▶ [Work order]
Where in the data does the word "skrivet" appear? Find those lines and copy them.
(Material for this exercise Opens)
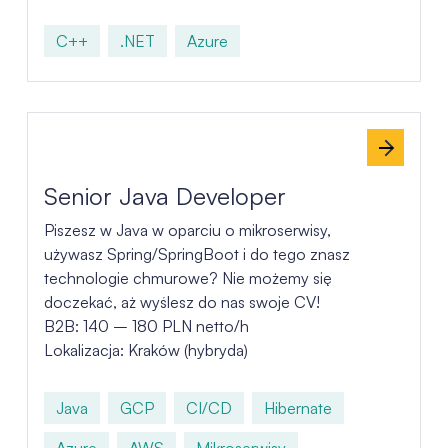
C++
.NET
Azure
Senior Java Developer
Piszesz w Java w oparciu o mikroserwisy,
używasz Spring/SpringBoot i do tego znasz
technologie chmurowe? Nie możemy się
doczekać, aż wyślesz do nas swoje CV!
B2B: 140 – 180 PLN netto/h
Lokalizacja: Kraków (hybryda)
Java
GCP
CI/CD
Hibernate
Azure
AWS
Mikroserwisy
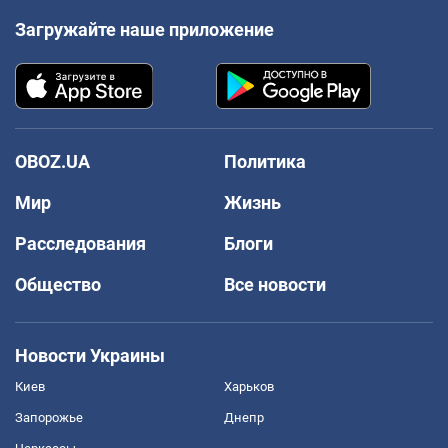
Загружайте наше приложение
OBOZ.UA
Политика
Мир
Жизнь
Расследования
Блоги
Общество
Все новости
Новости Украины
Киев
Харьков
Запорожье
Днепр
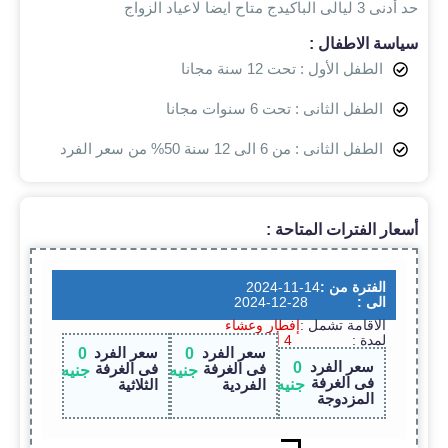
حد أدنى 3 ليالى الباكيدج متاح ايضا لاعياد الزواج
سياسة الاطفال :
الطفل الأول : تحت 12 سنة مجانا
الطفل الثانى : تحت 6 سنوات مجانا
الطفل الثانى : من 6 الى 12 سنة 50% من سعر الفرد
أسعار الفترات المتاحة :
الفترة من :
2024-11-14
الى :
2024-12-28
الاقامة تشمل :
إفطار وعشاء
لمدة :
4 أيام / 3 ليالى
سعر الفرد
سعر الفرد
0
0
سعر الفرد
0
فى الغرفة
فى الغرفة
جنيه
جنيه
فى الغرفة
جنيه
الفردية
الثلاثية
المزدوجة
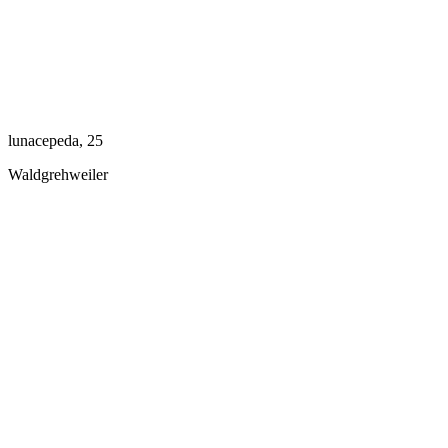
lunacepeda, 25
Waldgrehweiler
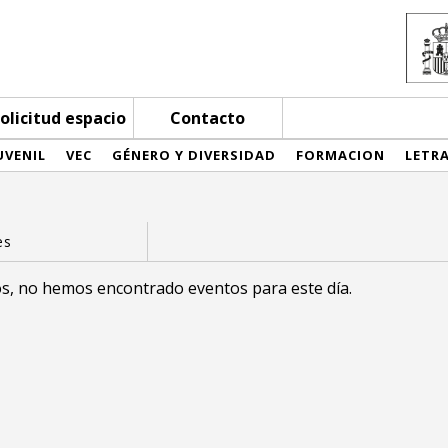
olicitud espacio
Contacto
UVENIL
VEC
GÉNERO Y DIVERSIDAD
FORMACION
LETR
s, no hemos encontrado eventos para este día.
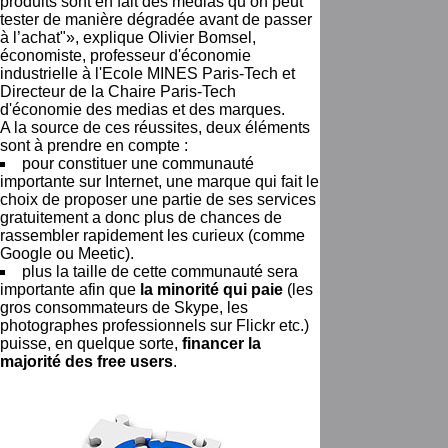
produits sont en fait des médias qu’on peut
tester de manière dégradée avant de passer
à l’achat"», explique Olivier Bomsel,
économiste, professeur d'économie
industrielle à l'Ecole MINES Paris-Tech et
Directeur de la Chaire Paris-Tech
d'économie des medias et des marques.
A la source de ces réussites, deux éléments
sont à prendre en compte :
pour constituer une communauté
importante sur Internet, une marque qui fait le
choix de proposer une partie de ses services
gratuitement a donc plus de chances de
rassembler rapidement les curieux (comme
Google ou Meetic).
plus la taille de cette communauté sera
importante afin que
la minorité qui paie
(les
gros consommateurs de Skype, les
photographes professionnels sur Flickr etc.)
puisse, en quelque sorte,
financer la
majorité des free users
.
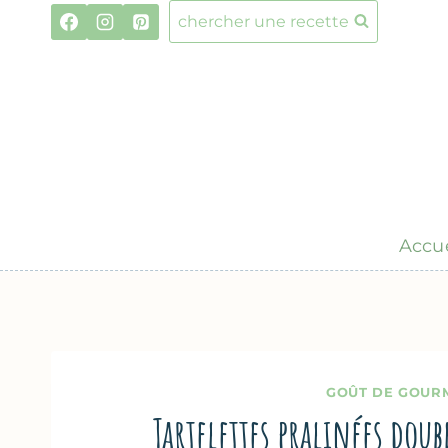
Aller
chercher une recette
au
contenu
Accue
GOÛT DE GOUR
Tartelettes pralinées dou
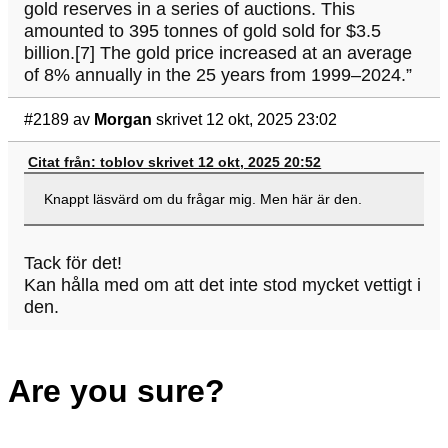
gold reserves in a series of auctions. This
amounted to 395 tonnes of gold sold for $3.5
billion.[7] The gold price increased at an average
of 8% annually in the 25 years from 1999–2024.”
#2189
av
Morgan
skrivet 12 okt, 2025 23:02
Citat från: toblov skrivet 12 okt, 2025 20:52
Knappt läsvärd om du frågar mig. Men här är den.
Tack för det!
Kan hålla med om att det inte stod mycket vettigt i
den.
Are you sure?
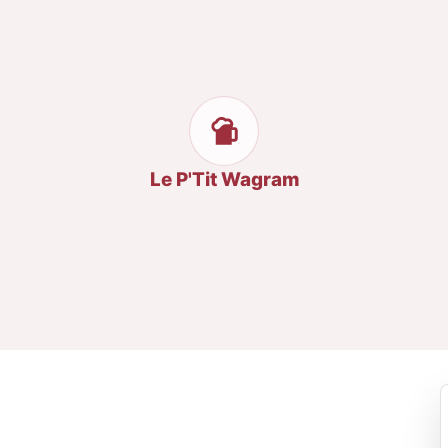
Le P'Tit Wagram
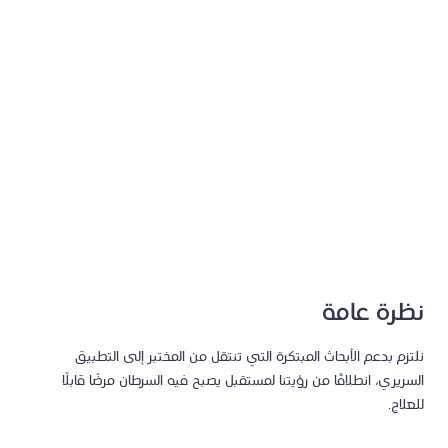
معالجة تحديات معقّدة مثل انتشار السرطان (النقائل).
نظرة عامة
نلتزم بدعم الأبحاث المبتكرة التي تنتقل من المختبر إلى التطبيق
السريري، انطلاقًا من رؤيتنا لمستقبل يصبح فيه السرطان مرضًا قابلًا
للعلاج.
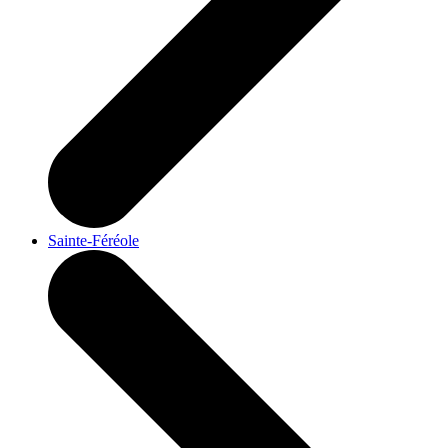
Sainte-Féréole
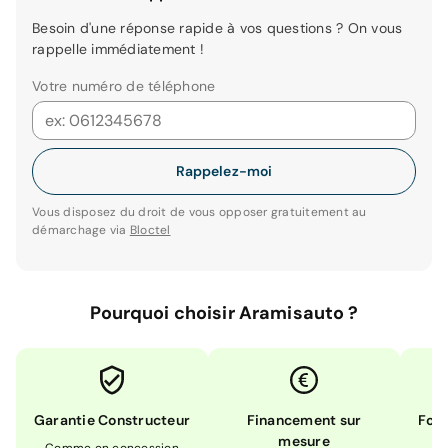
Besoin d'une réponse rapide à vos questions ? On vous
rappelle immédiatement !
Votre numéro de téléphone
Rappelez-moi
Vous disposez du droit de vous opposer gratuitement au
démarchage via
Bloctel
Pourquoi choisir Aramisauto ?
Garantie Constructeur
Financement sur
Form
mesure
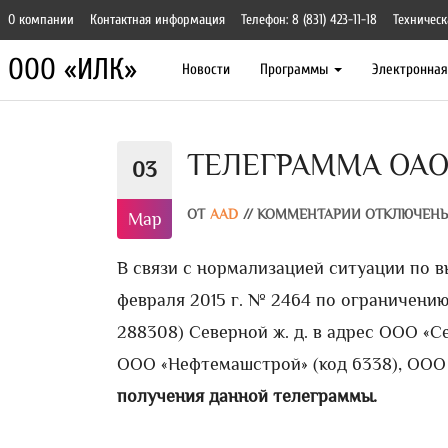
О компании
Контактная информация
Телефон: 8 (831) 423-11-18
Техническ
ООО «ИЛК»
Новости
Программы
Электронна
ТЕЛЕГРАММА ОАО «
03
ОТ
AAD
//
КОММЕНТАРИИ ОТКЛЮЧЕН
Мар
В связи с нормализацией ситуации по в
февраля 2015 г. № 2464 по ограничению
288308) Северной ж. д. в адрес ООО «Се
ООО «Нефтемашстрой» (код 6338), ООО 
получения данной телеграммы.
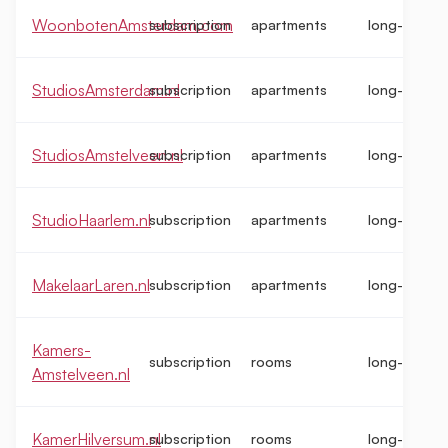
WoonbotenAmsterdam.com
subscription
apartments
long-term
StudiosAmsterdam.nl
subscription
apartments
long-term
StudiosAmstelveen.nl
subscription
apartments
long-term
StudioHaarlem.nl
subscription
apartments
long-term
MakelaarLaren.nl
subscription
apartments
long-term
Kamers-
subscription
rooms
long-term
Amstelveen.nl
KamerHilversum.nl
subscription
rooms
long-term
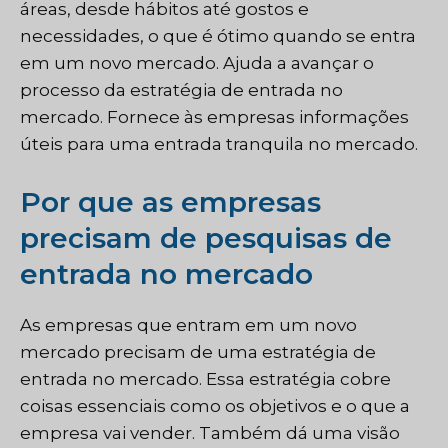
áreas, desde hábitos até gostos e
necessidades, o que é ótimo quando se entra
em um novo mercado. Ajuda a avançar o
processo da estratégia de entrada no
mercado. Fornece às empresas informações
úteis para uma entrada tranquila no mercado.
Por que as empresas
precisam de pesquisas de
entrada no mercado
As empresas que entram em um novo
mercado precisam de uma estratégia de
entrada no mercado. Essa estratégia cobre
coisas essenciais como os objetivos e o que a
empresa vai vender. Também dá uma visão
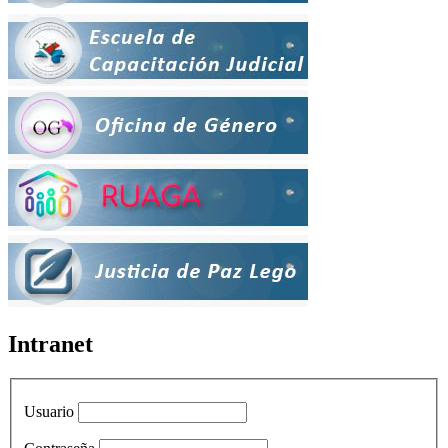
Intranet
Usuario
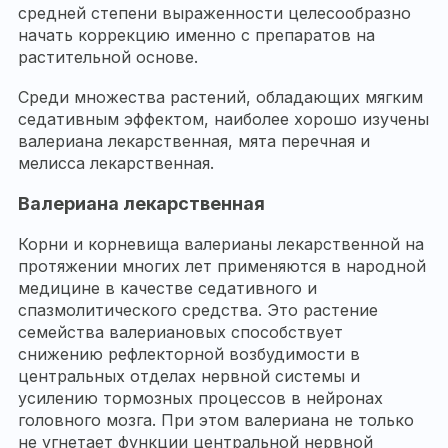
средней степени выраженности целесообразно
начать коррекцию именно с препаратов на
растительной основе.
Среди множества растений, обладающих мягким
седативным эффектом, наиболее хорошо изучены
валериана лекарственная, мята перечная и
мелисса лекарственная.
Валериана лекарственная
Корни и корневища валерианы лекарственной на
протяжении многих лет применяются в народной
медицине в качестве седативного и
спазмолитического средства. Это растение
семейства валериановых способствует
снижению рефлекторной возбудимости в
центральных отделах нервной системы и
усилению тормозных процессов в нейронах
головного мозга. При этом валериана не только
не угнетает функции центральной нервной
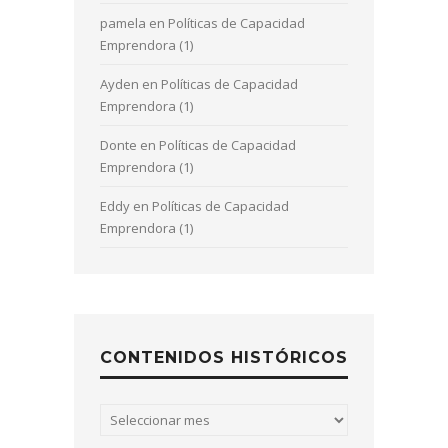
pamela
en
Políticas de Capacidad
Emprendora (1)
Ayden
en
Políticas de Capacidad
Emprendora (1)
Donte
en
Políticas de Capacidad
Emprendora (1)
Eddy
en
Políticas de Capacidad
Emprendora (1)
CONTENIDOS HISTÓRICOS
Contenidos
históricos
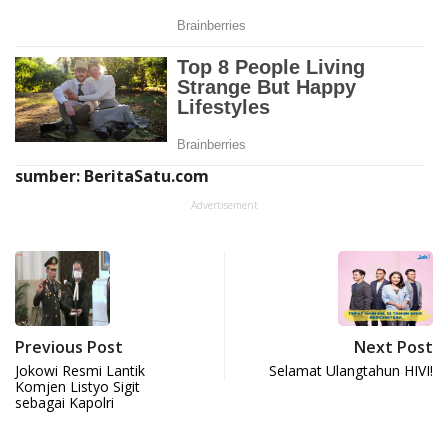
sumber: BeritaSatu.com
Advertisement
Previous Post
Next Post
Jokowi Resmi Lantik
Selamat Ulangtahun HIVI!
Komjen Listyo Sigit
sebagai Kapolri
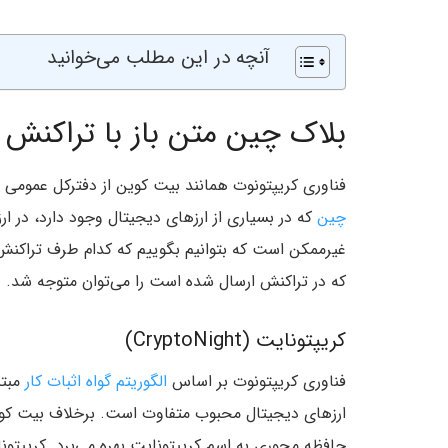
آنچه در این مطلب می‌خوانید
بلاک چین متن باز با تراکنش
فناوری کریپتونوت همانند بیت کوین از دفترکل عمومی 
چین
که در بسیاری از ارزهای دیجیتال وجود دارد، در ارز
غیرممکن است که بتوانیم بگوییم که کدام طرف تراکنش،
که در تراکنش ارسال شده است را می‌توان متوجه شد.
کریپتونایت (CryptoNight)
فناوری کریپتونوت بر اساس
الگوریتم گواه اثبات کار
مبتن
حافظه محوری به اسم کریپتونایت بهره می‌برد. کریپتو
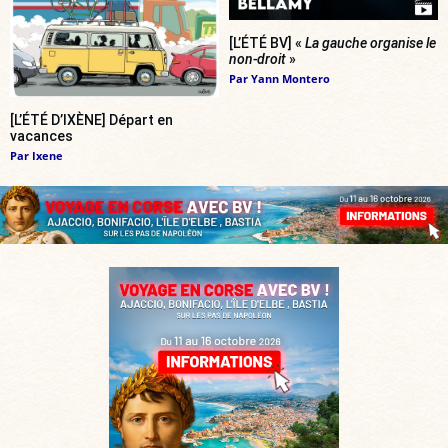
[L’ÉTÉ BV] «
La gauche organise le
non-droit
»
Par
Yann Montero
[L’ÉTÉ D’IXÈNE] Départ en
vacances
Par
Ixene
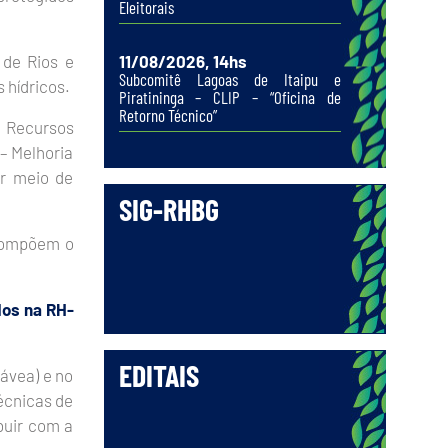
Eleitorais
 de Rios e
11/08/2026, 14hs
Subcomitê Lagoas de Itaipu e
 hídricos.
Piratininga – CLIP – “Oficina de
Retorno Técnico”
e Recursos
– Melhoria
or meio de
SIG-RHBG
 compõem o
dos na RH-
EDITAIS
ávea) e no
técnicas de
buir com a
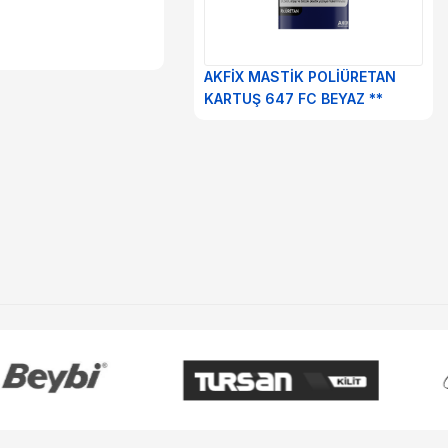
AKFİX MASTİK POLİÜRETAN
KARTUŞ 647 FC BEYAZ **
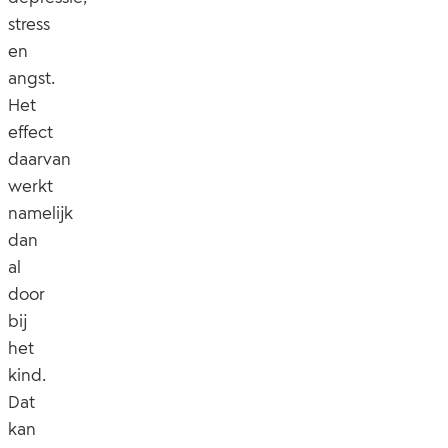
stress
en
angst.
Het
effect
daarvan
werkt
namelijk
dan
al
door
bij
het
kind.
Dat
kan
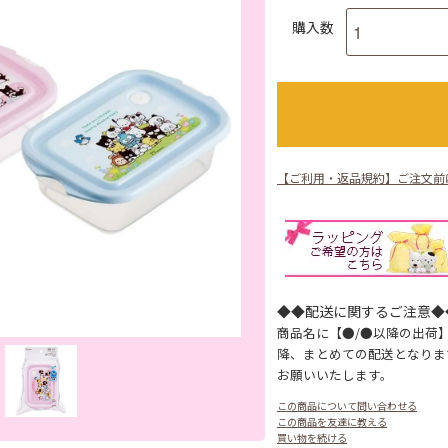
購入数
【ご利用・返品規約】ご注文前
◆◆配送に関するご注意◆
商品名に【●/●以降の出荷
降、まとめての配送となりま
お願いいたします。
この商品について問い合わせる
この商品を友達に教える
買い物を続ける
(Material for this exercise Closes)
▶ [Solution]
skrivet 12 okt, 2025 23:02
Citat från: toblov skrivet 12 okt, 2025 20:52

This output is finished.